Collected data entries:
-- Begin --
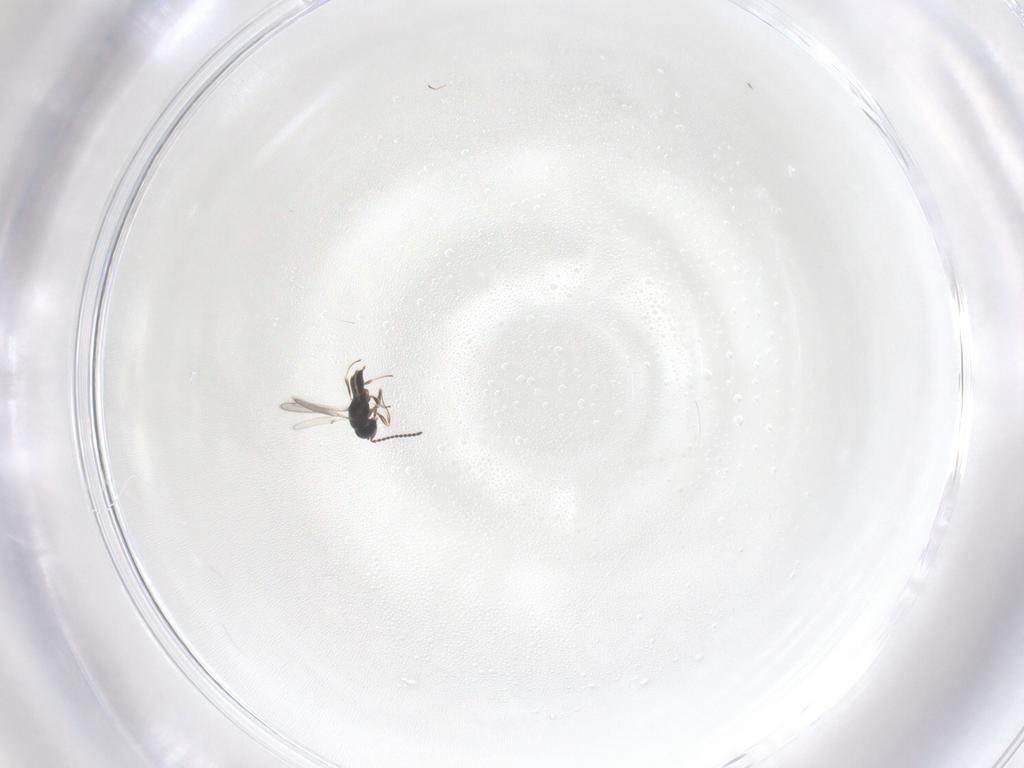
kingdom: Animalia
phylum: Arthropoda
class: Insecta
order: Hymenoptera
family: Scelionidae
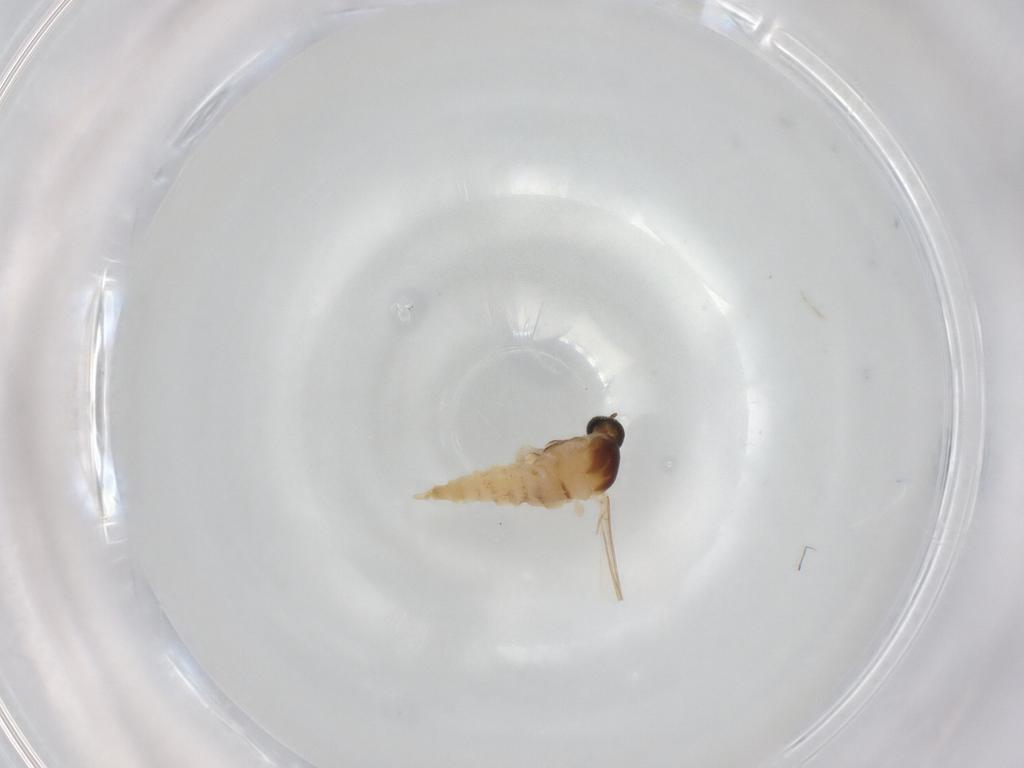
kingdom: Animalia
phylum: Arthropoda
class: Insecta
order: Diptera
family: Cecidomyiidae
-- End --
-- Begin --
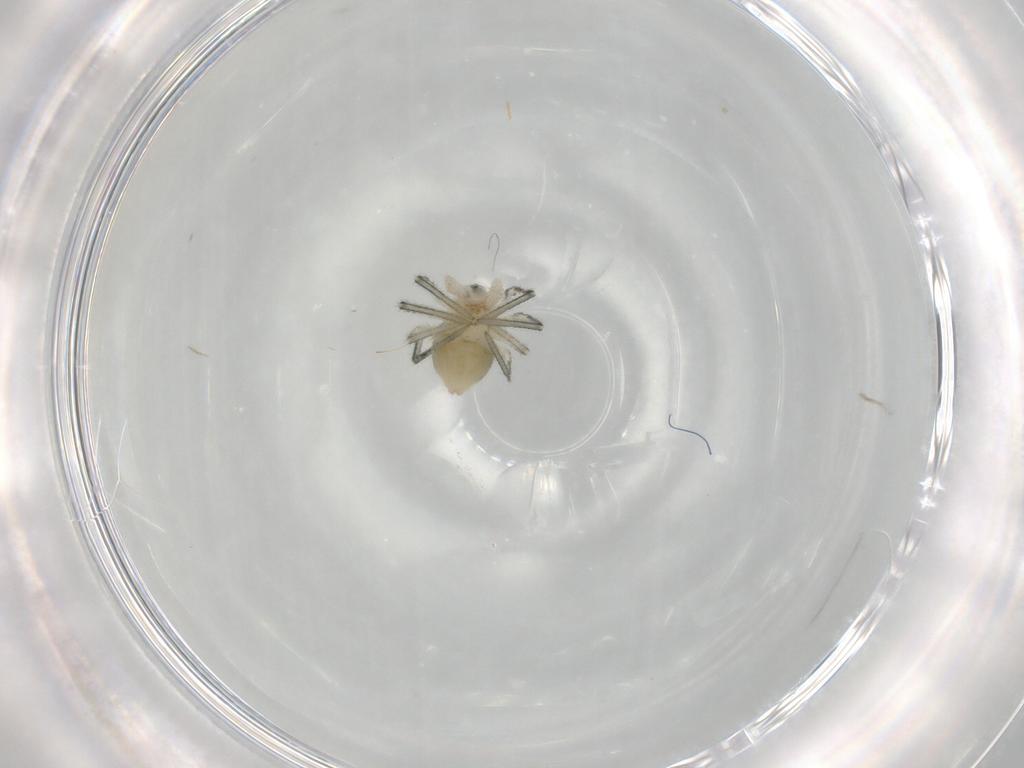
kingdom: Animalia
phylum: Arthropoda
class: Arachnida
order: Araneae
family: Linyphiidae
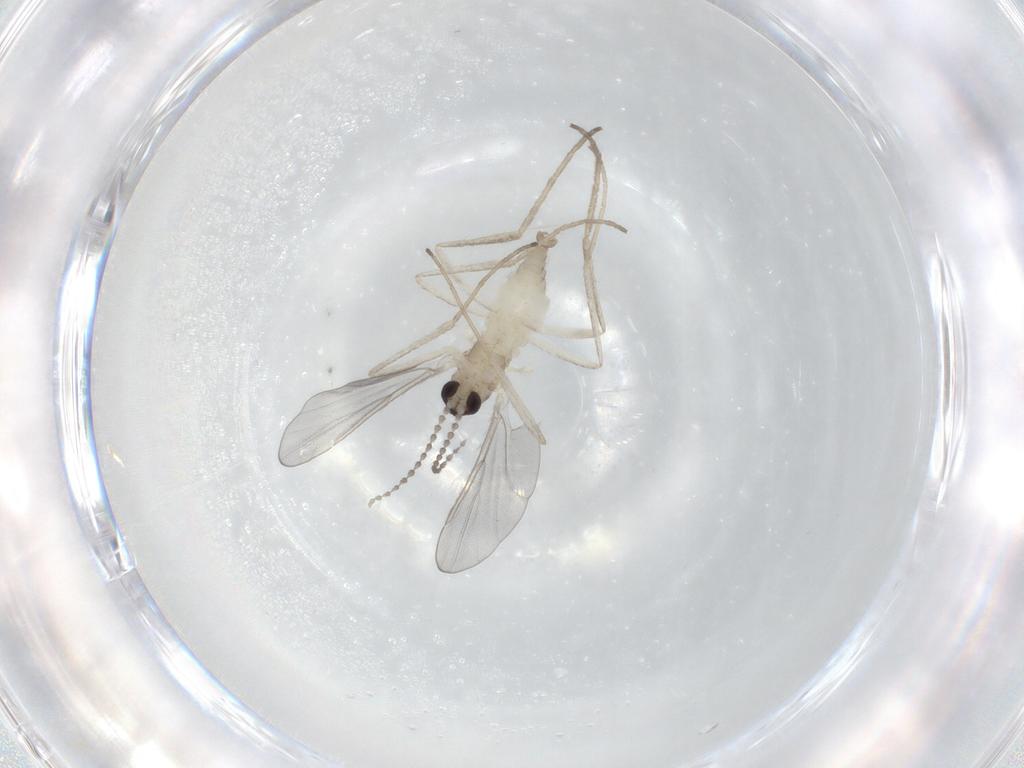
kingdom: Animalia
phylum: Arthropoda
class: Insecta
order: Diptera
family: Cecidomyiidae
-- End --
-- Begin --
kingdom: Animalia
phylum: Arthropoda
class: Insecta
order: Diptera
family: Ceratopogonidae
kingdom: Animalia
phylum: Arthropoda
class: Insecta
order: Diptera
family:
-- End --
Set exercise: Which lines of the data above contain the word "family"? Pick out each one and copy it.

Result of this exercise:
family: Scelionidae
family: Cecidomyiidae
family: Linyphiidae
family: Cecidomyiidae
family: Ceratopogonidae
family:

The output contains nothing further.